- [Input]:

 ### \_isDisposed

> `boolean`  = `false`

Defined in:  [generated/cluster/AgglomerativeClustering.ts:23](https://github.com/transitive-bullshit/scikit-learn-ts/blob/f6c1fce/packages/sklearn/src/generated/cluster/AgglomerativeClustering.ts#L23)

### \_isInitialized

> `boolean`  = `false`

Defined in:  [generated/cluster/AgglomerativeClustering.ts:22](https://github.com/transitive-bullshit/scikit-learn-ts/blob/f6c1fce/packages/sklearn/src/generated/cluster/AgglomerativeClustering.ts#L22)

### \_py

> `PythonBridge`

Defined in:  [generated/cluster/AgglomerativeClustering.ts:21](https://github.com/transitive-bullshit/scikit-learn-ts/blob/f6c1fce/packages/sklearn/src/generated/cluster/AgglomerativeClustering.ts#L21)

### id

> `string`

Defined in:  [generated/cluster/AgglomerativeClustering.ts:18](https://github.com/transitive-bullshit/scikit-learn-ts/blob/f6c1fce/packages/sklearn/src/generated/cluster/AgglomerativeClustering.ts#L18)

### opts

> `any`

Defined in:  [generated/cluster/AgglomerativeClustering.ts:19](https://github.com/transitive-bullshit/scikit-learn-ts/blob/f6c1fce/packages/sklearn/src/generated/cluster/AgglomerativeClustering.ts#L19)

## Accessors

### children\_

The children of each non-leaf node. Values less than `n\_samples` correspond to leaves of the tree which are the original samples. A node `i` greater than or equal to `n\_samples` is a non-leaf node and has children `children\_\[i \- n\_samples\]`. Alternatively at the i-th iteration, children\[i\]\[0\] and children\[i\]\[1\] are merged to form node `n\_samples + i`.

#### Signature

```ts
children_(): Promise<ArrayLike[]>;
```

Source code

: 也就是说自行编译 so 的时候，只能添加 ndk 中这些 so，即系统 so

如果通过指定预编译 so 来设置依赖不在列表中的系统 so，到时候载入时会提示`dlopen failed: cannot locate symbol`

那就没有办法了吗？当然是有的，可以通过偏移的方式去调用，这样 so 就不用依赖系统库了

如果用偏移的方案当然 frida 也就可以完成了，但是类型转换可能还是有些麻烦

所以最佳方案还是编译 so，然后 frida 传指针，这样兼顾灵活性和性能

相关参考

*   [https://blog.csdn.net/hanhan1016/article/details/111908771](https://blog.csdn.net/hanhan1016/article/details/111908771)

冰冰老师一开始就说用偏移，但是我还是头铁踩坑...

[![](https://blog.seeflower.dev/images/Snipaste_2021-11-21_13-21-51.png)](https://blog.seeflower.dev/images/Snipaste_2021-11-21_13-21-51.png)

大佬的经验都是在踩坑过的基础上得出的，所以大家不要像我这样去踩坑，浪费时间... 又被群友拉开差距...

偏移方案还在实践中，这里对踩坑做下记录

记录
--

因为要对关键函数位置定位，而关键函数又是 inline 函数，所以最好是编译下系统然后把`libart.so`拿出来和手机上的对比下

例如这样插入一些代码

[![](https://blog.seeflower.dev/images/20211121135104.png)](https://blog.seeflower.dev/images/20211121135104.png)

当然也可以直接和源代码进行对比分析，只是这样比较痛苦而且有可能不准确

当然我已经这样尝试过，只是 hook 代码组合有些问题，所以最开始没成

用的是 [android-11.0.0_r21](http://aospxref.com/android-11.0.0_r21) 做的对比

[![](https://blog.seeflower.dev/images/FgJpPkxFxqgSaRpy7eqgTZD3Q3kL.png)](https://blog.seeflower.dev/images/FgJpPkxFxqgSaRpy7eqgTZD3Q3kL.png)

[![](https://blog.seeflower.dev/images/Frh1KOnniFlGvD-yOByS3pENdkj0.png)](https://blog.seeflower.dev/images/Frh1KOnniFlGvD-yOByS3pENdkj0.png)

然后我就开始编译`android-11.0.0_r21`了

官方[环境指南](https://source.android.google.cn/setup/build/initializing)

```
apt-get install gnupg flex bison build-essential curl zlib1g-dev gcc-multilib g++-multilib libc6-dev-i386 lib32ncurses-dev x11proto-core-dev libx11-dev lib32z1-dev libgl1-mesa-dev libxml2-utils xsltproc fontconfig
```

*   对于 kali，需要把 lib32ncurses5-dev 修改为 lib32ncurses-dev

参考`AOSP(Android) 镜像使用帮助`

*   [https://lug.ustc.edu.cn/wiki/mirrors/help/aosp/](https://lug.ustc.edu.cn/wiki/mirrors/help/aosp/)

- [What you need to do]:
Restate the records above verbatim, omitting no line.

- [Worked solution]:
 ### \_isDisposed

> `boolean`  = `false`

Defined in:  [generated/cluster/AgglomerativeClustering.ts:23](https://github.com/transitive-bullshit/scikit-learn-ts/blob/f6c1fce/packages/sklearn/src/generated/cluster/AgglomerativeClustering.ts#L23)

### \_isInitialized

> `boolean`  = `false`

Defined in:  [generated/cluster/AgglomerativeClustering.ts:22](https://github.com/transitive-bullshit/scikit-learn-ts/blob/f6c1fce/packages/sklearn/src/generated/cluster/AgglomerativeClustering.ts#L22)

### \_py

> `PythonBridge`

Defined in:  [generated/cluster/AgglomerativeClustering.ts:21](https://github.com/transitive-bullshit/scikit-learn-ts/blob/f6c1fce/packages/sklearn/src/generated/cluster/AgglomerativeClustering.ts#L21)

### id

> `string`

Defined in:  [generated/cluster/AgglomerativeClustering.ts:18](https://github.com/transitive-bullshit/scikit-learn-ts/blob/f6c1fce/packages/sklearn/src/generated/cluster/AgglomerativeClustering.ts#L18)

### opts

> `any`

Defined in:  [generated/cluster/AgglomerativeClustering.ts:19](https://github.com/transitive-bullshit/scikit-learn-ts/blob/f6c1fce/packages/sklearn/src/generated/cluster/AgglomerativeClustering.ts#L19)

## Accessors

### children\_

The children of each non-leaf node. Values less than `n\_samples` correspond to leaves of the tree which are the original samples. A node `i` greater than or equal to `n\_samples` is a non-leaf node and has children `children\_\[i \- n\_samples\]`. Alternatively at the i-th iteration, children\[i\]\[0\] and children\[i\]\[1\] are merged to form node `n\_samples + i`.

#### Signature

```ts
children_(): Promise<ArrayLike[]>;
```

Source code

: 也就是说自行编译 so 的时候，只能添加 ndk 中这些 so，即系统 so

如果通过指定预编译 so 来设置依赖不在列表中的系统 so，到时候载入时会提示`dlopen failed: cannot locate symbol`

那就没有办法了吗？当然是有的，可以通过偏移的方式去调用，这样 so 就不用依赖系统库了

如果用偏移的方案当然 frida 也就可以完成了，但是类型转换可能还是有些麻烦

所以最佳方案还是编译 so，然后 frida 传指针，这样兼顾灵活性和性能

相关参考

*   [https://blog.csdn.net/hanhan1016/article/details/111908771](https://blog.csdn.net/hanhan1016/article/details/111908771)

冰冰老师一开始就说用偏移，但是我还是头铁踩坑...

[![](https://blog.seeflower.dev/images/Snipaste_2021-11-21_13-21-51.png)](https://blog.seeflower.dev/images/Snipaste_2021-11-21_13-21-51.png)

大佬的经验都是在踩坑过的基础上得出的，所以大家不要像我这样去踩坑，浪费时间... 又被群友拉开差距...

偏移方案还在实践中，这里对踩坑做下记录

记录
--

因为要对关键函数位置定位，而关键函数又是 inline 函数，所以最好是编译下系统然后把`libart.so`拿出来和手机上的对比下

例如这样插入一些代码

[![](https://blog.seeflower.dev/images/20211121135104.png)](https://blog.seeflower.dev/images/20211121135104.png)

当然也可以直接和源代码进行对比分析，只是这样比较痛苦而且有可能不准确

当然我已经这样尝试过，只是 hook 代码组合有些问题，所以最开始没成

用的是 [android-11.0.0_r21](http://aospxref.com/android-11.0.0_r21) 做的对比

[![](https://blog.seeflower.dev/images/FgJpPkxFxqgSaRpy7eqgTZD3Q3kL.png)](https://blog.seeflower.dev/images/FgJpPkxFxqgSaRpy7eqgTZD3Q3kL.png)

[![](https://blog.seeflower.dev/images/Frh1KOnniFlGvD-yOByS3pENdkj0.png)](https://blog.seeflower.dev/images/Frh1KOnniFlGvD-yOByS3pENdkj0.png)

然后我就开始编译`android-11.0.0_r21`了

官方[环境指南](https://source.android.google.cn/setup/build/initializing)

```
apt-get install gnupg flex bison build-essential curl zlib1g-dev gcc-multilib g++-multilib libc6-dev-i386 lib32ncurses-dev x11proto-core-dev libx11-dev lib32z1-dev libgl1-mesa-dev libxml2-utils xsltproc fontconfig
```

*   对于 kali，需要把 lib32ncurses5-dev 修改为 lib32ncurses-dev

参考`AOSP(Android) 镜像使用帮助`

*   [https://lug.ustc.edu.cn/wiki/mirrors/help/aosp/](https://lug.ustc.edu.cn/wiki/mirrors/help/aosp/)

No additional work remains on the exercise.